This provides a mechanistic account of sequential world modeling relevant to cognitive science, though it is incremental as it builds on existing hypotheses in a minimal setting.

The study tackled the problem of understanding how predictive neural networks form structured internal world models by testing if action-conditioned sequential prediction suffices, and found that a recurrent neural network learned path integration and dynamic object-location binding in novel scenes, with prediction accuracy improving across sequences.

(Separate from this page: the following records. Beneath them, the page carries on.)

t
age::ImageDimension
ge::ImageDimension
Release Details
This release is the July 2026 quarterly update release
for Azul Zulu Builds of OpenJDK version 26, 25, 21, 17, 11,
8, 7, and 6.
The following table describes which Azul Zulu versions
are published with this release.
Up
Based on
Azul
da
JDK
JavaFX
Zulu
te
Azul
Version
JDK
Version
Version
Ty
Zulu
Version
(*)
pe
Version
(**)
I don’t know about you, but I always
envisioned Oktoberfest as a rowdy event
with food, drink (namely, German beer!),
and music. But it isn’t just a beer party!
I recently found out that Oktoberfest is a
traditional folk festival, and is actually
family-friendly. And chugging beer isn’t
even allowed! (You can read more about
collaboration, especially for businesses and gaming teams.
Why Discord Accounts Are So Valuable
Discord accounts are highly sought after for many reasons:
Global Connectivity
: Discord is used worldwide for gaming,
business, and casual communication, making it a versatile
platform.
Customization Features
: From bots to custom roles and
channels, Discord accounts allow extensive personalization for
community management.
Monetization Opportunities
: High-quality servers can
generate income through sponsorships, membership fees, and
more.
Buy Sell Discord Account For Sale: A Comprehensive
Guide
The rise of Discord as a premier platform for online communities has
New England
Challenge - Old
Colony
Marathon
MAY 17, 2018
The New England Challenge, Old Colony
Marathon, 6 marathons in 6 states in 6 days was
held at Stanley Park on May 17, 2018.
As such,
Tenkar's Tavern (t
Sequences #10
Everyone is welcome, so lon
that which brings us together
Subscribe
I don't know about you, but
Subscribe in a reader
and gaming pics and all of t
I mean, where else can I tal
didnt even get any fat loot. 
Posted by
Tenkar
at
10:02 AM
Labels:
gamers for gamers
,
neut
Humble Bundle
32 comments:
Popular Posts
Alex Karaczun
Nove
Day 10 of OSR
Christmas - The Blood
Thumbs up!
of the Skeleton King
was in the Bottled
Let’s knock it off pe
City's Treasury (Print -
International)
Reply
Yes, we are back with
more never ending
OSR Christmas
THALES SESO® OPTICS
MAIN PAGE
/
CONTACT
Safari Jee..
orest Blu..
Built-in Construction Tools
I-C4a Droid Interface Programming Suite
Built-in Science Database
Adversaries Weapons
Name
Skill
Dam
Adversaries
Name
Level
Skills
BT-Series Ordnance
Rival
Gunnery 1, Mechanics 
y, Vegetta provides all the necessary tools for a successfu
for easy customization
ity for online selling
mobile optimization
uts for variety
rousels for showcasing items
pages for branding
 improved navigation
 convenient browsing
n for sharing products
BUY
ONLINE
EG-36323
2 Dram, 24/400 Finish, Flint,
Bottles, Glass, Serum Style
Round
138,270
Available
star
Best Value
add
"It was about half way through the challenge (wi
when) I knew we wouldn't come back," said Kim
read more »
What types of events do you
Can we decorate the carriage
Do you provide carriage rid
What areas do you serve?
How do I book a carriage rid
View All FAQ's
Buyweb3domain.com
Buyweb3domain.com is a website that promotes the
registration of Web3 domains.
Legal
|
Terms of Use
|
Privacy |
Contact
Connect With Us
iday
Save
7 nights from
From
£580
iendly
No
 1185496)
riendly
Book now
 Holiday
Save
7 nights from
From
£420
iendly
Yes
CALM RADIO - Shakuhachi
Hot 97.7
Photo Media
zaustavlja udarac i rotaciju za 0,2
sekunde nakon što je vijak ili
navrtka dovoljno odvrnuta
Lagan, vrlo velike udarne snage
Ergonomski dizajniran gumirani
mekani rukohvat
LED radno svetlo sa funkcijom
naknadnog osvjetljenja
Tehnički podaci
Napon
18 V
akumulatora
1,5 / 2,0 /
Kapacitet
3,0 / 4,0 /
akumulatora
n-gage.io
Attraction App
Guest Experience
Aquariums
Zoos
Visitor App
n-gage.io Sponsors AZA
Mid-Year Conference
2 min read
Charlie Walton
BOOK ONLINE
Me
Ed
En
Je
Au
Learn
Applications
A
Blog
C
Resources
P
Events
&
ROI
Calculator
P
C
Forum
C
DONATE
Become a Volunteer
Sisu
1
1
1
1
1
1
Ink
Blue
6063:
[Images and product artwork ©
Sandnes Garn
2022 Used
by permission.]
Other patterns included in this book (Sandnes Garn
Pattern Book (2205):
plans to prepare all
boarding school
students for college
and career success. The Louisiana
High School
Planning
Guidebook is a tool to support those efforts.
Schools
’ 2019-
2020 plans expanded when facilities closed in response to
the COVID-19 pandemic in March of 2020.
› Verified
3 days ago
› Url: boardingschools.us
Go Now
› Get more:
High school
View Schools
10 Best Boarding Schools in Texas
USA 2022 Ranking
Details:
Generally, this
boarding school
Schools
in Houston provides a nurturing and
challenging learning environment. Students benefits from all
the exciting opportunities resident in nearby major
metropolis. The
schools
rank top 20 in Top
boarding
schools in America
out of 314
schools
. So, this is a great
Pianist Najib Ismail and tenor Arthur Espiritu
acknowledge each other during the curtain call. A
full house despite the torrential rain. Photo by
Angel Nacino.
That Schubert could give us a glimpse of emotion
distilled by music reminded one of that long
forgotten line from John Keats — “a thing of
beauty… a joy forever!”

Adaptive cognition requires structured internal models representing objects and their relations. Predictive neural networks are often proposed to form such "world models", yet their underlying mechanisms remain unclear. One hypothesis is that action-conditioned sequential prediction suffices for learning such world models. In this work, we investigate this possibility in a minimal in-silico setting. Sequentially sampling tokens from 2D continuous token scenes, a recurrent neural network is trained to predict the upcoming token from current input and a saccade-like displacement. On novel scenes, prediction accuracy improves across the sequence, indicating in-context learning. Decoding analyses reveal path integration and dynamic binding of token identity to position. Interventional analyses show that new bindings can be learned late in sequence and that out-of-distribution bindings can be learned. Together, these results demonstrate how structured representations that rely on flexible binding emerge to support prediction, offering a mechanistic account of sequential world modeling relevant to cognitive science.